The Foundation for Defense of Democracies identified three pressure points the war created against Beijing: its dependence on sanctioned oil, its exposure to U.S. trade investigations, and the Chinese financial institutions that process payments for sanctioned crude. The think tank urged the Trump administration to press these advantages before meeting with Xi Jinping.
Newsweek reported that the operations against Venezuela and Iran raised questions about whether Beijing can protect any of its partners from American force. Ross Babbage, a fellow at the Center for Strategic and Budgetary Assessments, told Newsweek that when U.S. military force arrived in both countries, China could offer nothing in response, and predicted Cuba could be next.
Sen. Tom Cotton said at a Breitbart News policy event on March 26 that China and Iran share a mutual objective: preventing the United States from remaining the dominant superpower. The war was a reason to “see it through,” Cotton argued. Sen. Jim Banks, at the same event, described the administration’s moves as a deliberate sequence: tariffs, Venezuela, Iran, all aimed at “taking threats off the table that all work in tandem” with China’s interests.
Beijing condemned the Iran war but took no action against Washington
The Chinese Communist Party condemned the strikes but continued planning the Trump-Xi summit and sent no weapons to Iran. China’s foreign minister asked Iran to respect the “reasonable concerns” of Gulf energy exporters whose oil shipments were being blocked alongside Iran’s.
Chatham House, the London-based foreign affairs think tank, noted that Beijing’s behavior showed its partnerships with Iran and Venezuela rank far below maintaining its relationship with Washington. Time magazine reported that China’s security priorities remain overwhelmingly oriented toward Taiwan, India, and the South China Sea.
The FDD and Newsweek analysts point to the foreign minister’s request as evidence that the energy pressure was significant enough to force a diplomatic response. Foreign Policy is more cautious, arguing that the war disrupted China’s supply in the short term but that Beijing and Tehran will continue trading oil regardless of who governs Iran.

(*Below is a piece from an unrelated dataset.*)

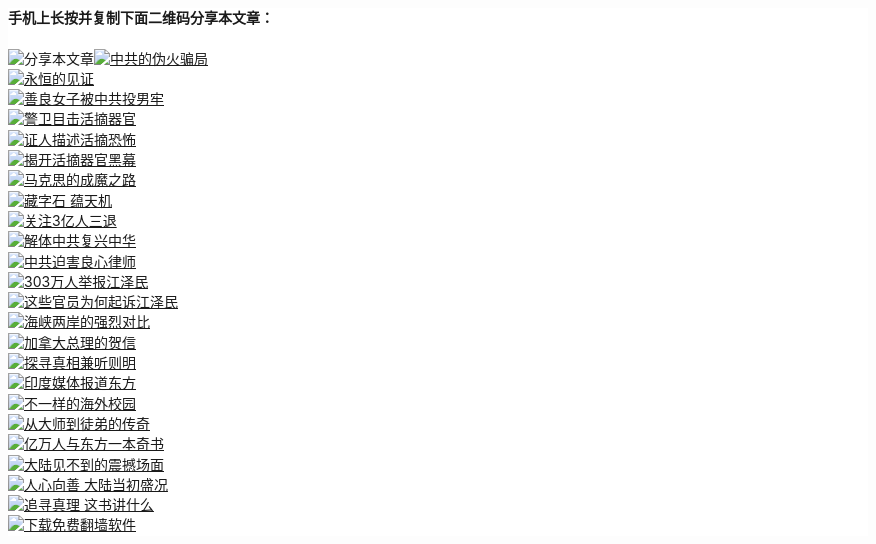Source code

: <strong>手机上长按并复制下面二维码分享本文章：</strong><br><br><img src="http://d1p1.ip.zn2.us/v.php?action=qrcode&url=/gb/6/9/9/n1448811.md%231" title="分享本文章"></td><td VALIGN=TOP><a href="/gb/16/1/21/n4622075.md?dfh#1" target="_blank"><img src="https://raw.githubusercontent.com/erg2932/djy/master/gb/300/wei-f1.jpg" title="中共的伪火骗局"  alt="中共的伪火骗局"></a><br><a href="https://github.com/erg2932/www/blob/master/README.md?dfh#9" target="_blank"><img src="https://raw.githubusercontent.com/erg2932/djy/master/gb/300/yong-h.jpg" title="永恒的见证"  alt="永恒的见证"></a><br><a href="/gb/13/9/29/n3974789.md?dfh#1" target="_blank"><img src="https://raw.githubusercontent.com/erg2932/djy/master/gb/300/shang-lnz.jpg" title="善良女子被中共投男牢"  alt="善良女子被中共投男牢"></a><br><a href="/gb/16/3/16/n4663449.md?dfh#1" target="_blank"><img src="https://raw.githubusercontent.com/erg2932/djy/master/gb/300/huo-z3.jpg" title="警卫目击活摘器官"  alt="警卫目击活摘器官"></a><br><a href="/gb/16/8/7/n8177641.md?dfh#1" target="_blank"><img src="https://raw.githubusercontent.com/erg2932/djy/master/gb/300/huo-z4.jpg" title="证人描述活摘恐怖"  alt="证人描述活摘恐怖"></a><br><a href="/gb/10/4/19/n2881569.md?dfh#1" target="_blank"><img src="https://raw.githubusercontent.com/erg2932/djy/master/gb/300/huo-z1.jpg" title="揭开活摘器官黑幕"  alt="揭开活摘器官黑幕"></a><br><a href="/gb/10/11/7/n3077476.md?dfh#1" target="_blank"><img src="https://raw.githubusercontent.com/erg2932/djy/master/gb/300/ma-ks.jpg" title="马克思的成魔之路"  alt="马克思的成魔之路"></a><br><a href="/gb/14/6/9/n4173977.md?dfh#1" target="_blank"><img src="https://raw.githubusercontent.com/erg2932/djy/master/gb/300/chang-zs.jpg" title="藏字石 蕴天机"  alt="藏字石 蕴天机"></a><br><a href="/gb/18/5/10/n10381511.md?dfh#1" target="_blank"><img src="https://raw.githubusercontent.com/erg2932/djy/master/gb/300/st1.jpg" title="关注3亿人三退"  alt="关注3亿人三退"></a><br><a href="/gb/18/3/21/n10237682.md?dfh#1" target="_blank"><img src="https://raw.githubusercontent.com/erg2932/djy/master/gb/300/jie-t.jpg" title="解体中共复兴中华"  alt="解体中共复兴中华"></a><br><a href="/gb/9/2/9/n2422991.md?dfh#1" target="_blank"><img src="https://raw.githubusercontent.com/erg2932/djy/master/gb/300/gao-zs.jpg" title="中共迫害良心律师"  alt="中共迫害良心律师"></a><br><a href="/gb/18/12/9/n10900044.md?dfh#1" target="_blank"><img src="https://raw.githubusercontent.com/erg2932/djy/master/gb/300/sj1.jpg" title="303万人举报江泽民"  alt="303万人举报江泽民"></a><br><a href="/gb/18/8/28/n10672014.md?dfh#1" target="_blank"><img src="https://raw.githubusercontent.com/erg2932/djy/master/gb/300/sj2.jpg" title="这些官员为何起诉江泽民"  alt="这些官员为何起诉江泽民"></a><br><a href="/gb/8/12/18/n2367165.md?dfh#1" target="_blank"><img src="https://raw.githubusercontent.com/erg2932/djy/master/gb/300/liangan.jpg" title="海峡两岸的强烈对比"  alt="海峡两岸的强烈对比"></a><br><a href="/gb/15/12/10/n4593139.md?dfh#1" target="_blank"><img src="https://raw.githubusercontent.com/erg2932/djy/master/gb/300/jia-ndzl.jpg" title="加拿大总理的贺信"  alt="加拿大总理的贺信"></a><br><a href="/gb/11/6/17/n3289382.md?dfh#1" target="_blank"><img src="https://raw.githubusercontent.com/erg2932/djy/master/gb/300/xiao-wd.jpg" title="探寻真相兼听则明"  alt="探寻真相兼听则明"></a><br><a href="/gb/18/10/27/n10812623.md?dfh#1" target="_blank"><img src="https://raw.githubusercontent.com/erg2932/djy/master/gb/300/yindu.jpg" title="印度媒体报道东方"  alt="印度媒体报道东方"></a><br><a href="/gb/18/6/9/n10469652.md?dfh#1" target="_blank"><img src="https://raw.githubusercontent.com/erg2932/djy/master/gb/300/xie-j.jpg" title="不一样的海外校园"  alt="不一样的海外校园"></a><br><a href="/gb/7/4/5/n1669415.md?dfh#1" target="_blank"><img src="https://raw.githubusercontent.com/erg2932/djy/master/gb/300/li-up.jpg" title="从大师到徒弟的传奇"  alt="从大师到徒弟的传奇"></a><br><a href="/gb/17/5/26/n9191512.md?dfh#1" target="_blank"><img src="https://raw.githubusercontent.com/erg2932/djy/master/gb/300/zfl2.jpg" title="亿万人与东方一本奇书"  alt="亿万人与东方一本奇书"></a><br><a href="/gb/13/11/27/n4020290.md?dfh#1" target="_blank"><img src="https://raw.githubusercontent.com/erg2932/djy/master/gb/300/zhen-h.jpg" title="大陆见不到的震撼场面"  alt="大陆见不到的震撼场面"></a><br><a href="/gb/15/7/17/n4482910.md?dfh#1" target="_blank"><img src="https://raw.githubusercontent.com/erg2932/djy/master/gb/300/dalu-sk.jpg" title="人心向善 大陆当初盛况"  alt="人心向善 大陆当初盛况"></a><br><a href="/gb/19/1/5/n10955468.md?dfh#1" target="_blank"><img src="https://raw.githubusercontent.com/erg2932/djy/master/gb/300/zfl1.jpg" title="追寻真理 这书讲什么"  alt="追寻真理 这书讲什么"></a><br><a href="https://github.com/bannedbook/fanqiang/wiki" target="_blank"><img src="https://raw.githubusercontent.com/erg2932/djy/master/gb/300/fq1.jpg" title="下载免费翻墙软件"  alt="下载免费翻墙软件"></a><br></td></tr></table>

Islamabad talks begin Friday with the Trump-Xi summit five weeks away
The ceasefire announced Tuesday, brokered by Pakistan, paused the bombing and committed Iran to reopening the Strait of Hormuz. Vice President JD Vance is expected to lead the U.S. delegation at talks beginning Friday in Islamabad. The Trump-Xi summit, originally planned for late March, was rescheduled for May 14-15 in Beijing after Trump said he needed to stay in Washington because of the war. Whether any China-specific demands surface during the ceasefire negotiations or at the May summit will indicate how much of the Iran war’s impact on Beijing’s energy supply was a planned outcome.